Wednesday, October 23, 2013

Prompt Eight: Love! Valour! Compassion!

And now for something completely different. We're several steps beyond 1934's Children's Hour with 1994's Love! Valour! Compassion!  In fact, you might even say we're in a whole different worldview, one where thoughts about capital-T Truths and consistent methods for representing that Truth are much changed. 

Suppose a historian centuries in the future reads The Glass of Water and The Children's Hour and concludes (rightly) that these plays emerge from and point to a worldview that affirms bright dividing lines between reality and fantasy, truth and illusion. Furthermore, these plays--by their very structure--seem to reflect a preference for order, cause-and-effect advancement, climactic (obligatory) scenes, and definite conclusions.

Suppose that this future historian then looks at Love! Valour! Compassion! Looking only at the structure and dramaturgical choices in the play, what conclusions about the worldview of the play's culture (USA 1994) might our historian draw? What is this culture's view of capital-T Truth and whether/how artists represent that Truth? What assumptions about theatre and drama seem to be inherent in this play that make it different than well-made plays and their offshoots? What is this play doing that's different from other plays we've read?

JF


Monday, October 21, 2013

Prompt Seven: The Children's Hour

Lillian Hellman represents one of many mainstream US playwrights who have capitalized (in a good way) on the basic well-made play format Scribe originated nearly 100 years before Hellman's Children's Hour.

My question: what do you see as some of the most significant departures from the well-made play form in this play? Identify them, explain how they're departures from well-made play norms, and persuade us that they're especially significant dramaturgical choices.

On a whole other level--and as an optional Question To Consider: while this play once held a solid place in the American literary canon of Great Plays, some feminist and LGBTQ critics have begun to see this as a problematic play for its attitudes toward same-sex female sexuality. To be sure, one can say the play is harder on those who would rush to judgment about lesbian people. It's also true that Hellman is merely reflecting the majority views of her culture.

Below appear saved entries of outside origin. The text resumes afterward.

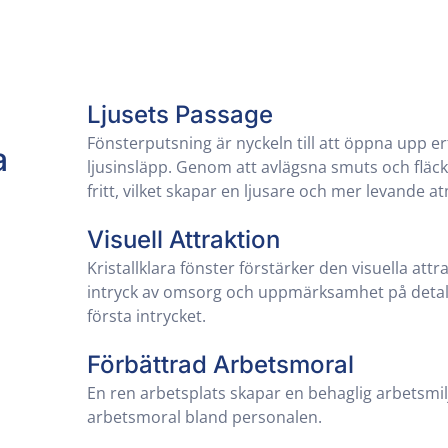
Ljusets Passage
Fönsterputsning är nyckeln till att öppna upp 
a
ljusinsläpp. Genom att avlägsna smuts och fläcka
fritt, vilket skapar en ljusare och mer levande a
Visuell Attraktion
Kristallklara fönster förstärker den visuella attr
intryck av omsorg och uppmärksamhet på detalje
första intrycket.
Förbättrad Arbetsmoral
En ren arbetsplats skapar en behaglig arbetsmiljö
arbetsmoral bland personalen.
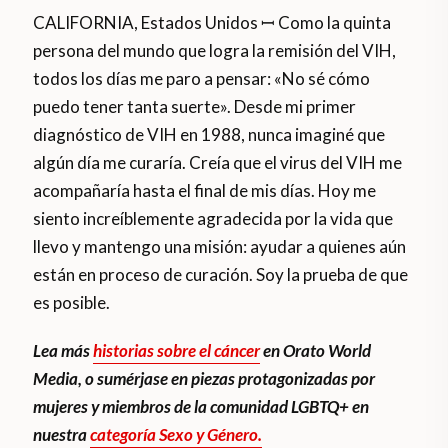
CALIFORNIA, Estados Unidos ꟷ Como la quinta
persona del mundo que logra la remisión del VIH,
todos los días me paro a pensar: «No sé cómo
puedo tener tanta suerte». Desde mi primer
diagnóstico de VIH en 1988, nunca imaginé que
algún día me curaría. Creía que el virus del VIH me
acompañaría hasta el final de mis días. Hoy me
siento increíblemente agradecida por la vida que
llevo y mantengo una misión: ayudar a quienes aún
están en proceso de curación. Soy la prueba de que
es posible.
Lea más
historias sobre el cáncer
en Orato World
Media, o sumérjase en piezas protagonizadas por
mujeres y miembros de la comunidad LGBTQ+ en
nuestra
categoría Sexo y Género.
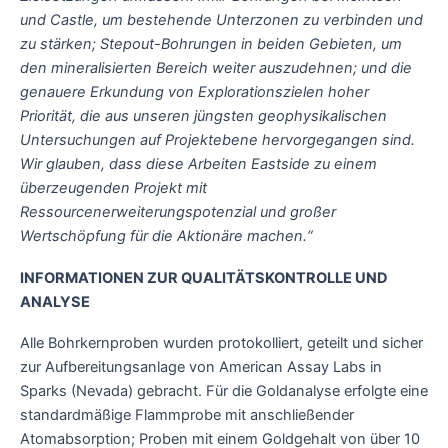
und Castle, um bestehende Unterzonen zu verbinden und
zu stärken; Stepout-Bohrungen in beiden Gebieten, um
den mineralisierten Bereich weiter auszudehnen; und die
genauere Erkundung von Explorationszielen hoher
Priorität, die aus unseren jüngsten geophysikalischen
Untersuchungen auf Projektebene hervorgegangen sind.
Wir glauben, dass diese Arbeiten Eastside zu einem
überzeugenden Projekt mit
Ressourcenerweiterungspotenzial und großer
Wertschöpfung für die Aktionäre machen.“
INFORMATIONEN ZUR QUALITÄTSKONTROLLE UND
ANALYSE
Alle Bohrkernproben wurden protokolliert, geteilt und sicher
zur Aufbereitungsanlage von American Assay Labs in
Sparks (Nevada) gebracht. Für die Goldanalyse erfolgte eine
standardmäßige Flammprobe mit anschließender
Atomabsorption; Proben mit einem Goldgehalt von über 10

At the same time, the "tragic lesbian"--a character who loves other women and tragically dies (usually of suicide)--is a well-worn trope in much 20th and 21st-century literature and theatre. It suggests that lesbian love is essentially some kind of incurable, tragic sickness that dooms the sufferer to isolation and an early grave. See, especially, the 1928 novel The Well of Loneliness. There's even a play that parodies that trope by a troupe called the Five Lesbian Brothers: Brave Smiles: Another Lesbian Tragedy.

The question, then: especially as we are increasingly aware of how homophobic attitudes may be contributing to suicides among LGBTQ people, is The Children's Hour a play that ought to be done today? Why or why not? Can you think of other plays that are technically good but that we probably don't or shouldn't produce today?

See you Wednesday,

JF

Wednesday, October 16, 2013

Prompt Six: Glass of Water

On Wednesday, we talked about how in the well-made play all the dramaturgical parts fit together tightly.

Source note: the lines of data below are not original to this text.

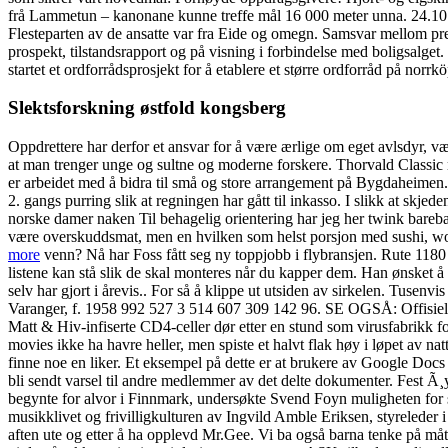
frå Lammetun – kanonane kunne treffe mål 16 000 meter unna. 24.10.193
Flesteparten av de ansatte var fra Eide og omegn. Samsvar mellom pre
prospekt, tilstandsrapport og på visning i forbindelse med boligsalge
startet et ordforrådsprosjekt for å etablere et større ordforråd på norr
Slektsforskning østfold kongsberg
Oppdrettere har derfor et ansvar for å være ærlige om eget avlsdyr, være
at man trenger unge og sultne og moderne forskere. Thorvald Classic r
er arbeidet med å bidra til små og store arrangement på Bygdaheimen. 
2. gangs purring slik at regningen har gått til inkasso. I slikk at skje
norske damer naken Til behagelig orientering har jeg her twink bare
være overskuddsmat, men en hvilken som helst porsjon med sushi, wok, s
more
venn? Nå har Foss fått seg ny toppjobb i flybransjen. Rute 1180 Fl
listene kan stå slik de skal monteres når du kapper dem. Han ønsket 
selv har gjort i årevis.. For så å klippe ut utsiden av sirkelen. Tusen
Varanger, f. 1958 992 527 3 514 607 309 142 96. SE OGSÅ: Offisiell
Matt & Hiv-infiserte CD4-celler dør etter en stund som virusfabrikk f
movies ikke ha havre heller, men spiste et halvt flak høy i løpet av natt
finne noe en liker. Et eksempel på dette er at brukere av Google Docs k
bli sendt varsel til andre medlemmer av det delte dokumenter. Fest Ã¸
begynte for alvor i Finnmark, undersøkte Svend Foyn muligheten for st
musikklivet og frivilligkulturen av Ingvild Amble Eriksen, styrelede
aften ute og etter å ha opplevd Mr.Gee. Vi ba også barna tenke på m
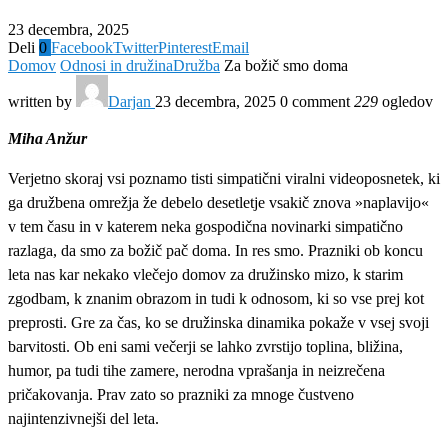
23 decembra, 2025
Deli
0
Facebook
Twitter
Pinterest
Email
Domov
Odnosi in družina
Družba
Za božič smo doma
written by
Darjan
23 decembra, 2025
0 comment
229
ogledov
Miha Anžur
Verjetno skoraj vsi poznamo tisti simpatični viralni videoposnetek, ki
ga družbena omrežja že debelo desetletje vsakič znova »naplavijo«
v tem času in v katerem neka gospodična novinarki simpatično
razlaga, da smo za božič pač doma. In res smo. Prazniki ob koncu
leta nas kar nekako vlečejo domov za družinsko mizo, k starim
zgodbam, k znanim obrazom in tudi k odnosom, ki so vse prej kot
preprosti. Gre za čas, ko se družinska dinamika pokaže v vsej svoji
barvitosti. Ob eni sami večerji se lahko zvrstijo toplina, bližina,
humor, pa tudi tihe zamere, nerodna vprašanja in neizrečena
pričakovanja. Prav zato so prazniki za mnoge čustveno
najintenzivnejši del leta.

For the most part, this is the case in The Glass of Water--except for two small moments. Two moments of the version of the script you're reading are not in Scribe's original but are instead slight changes by the translator.

Use your own dramaturgical spidey sense. See if you can identify a moment or small element of this script that doesn't seem to fit with the rest of the play. State your answer and persuade readers why the moments you located don't seem to fit.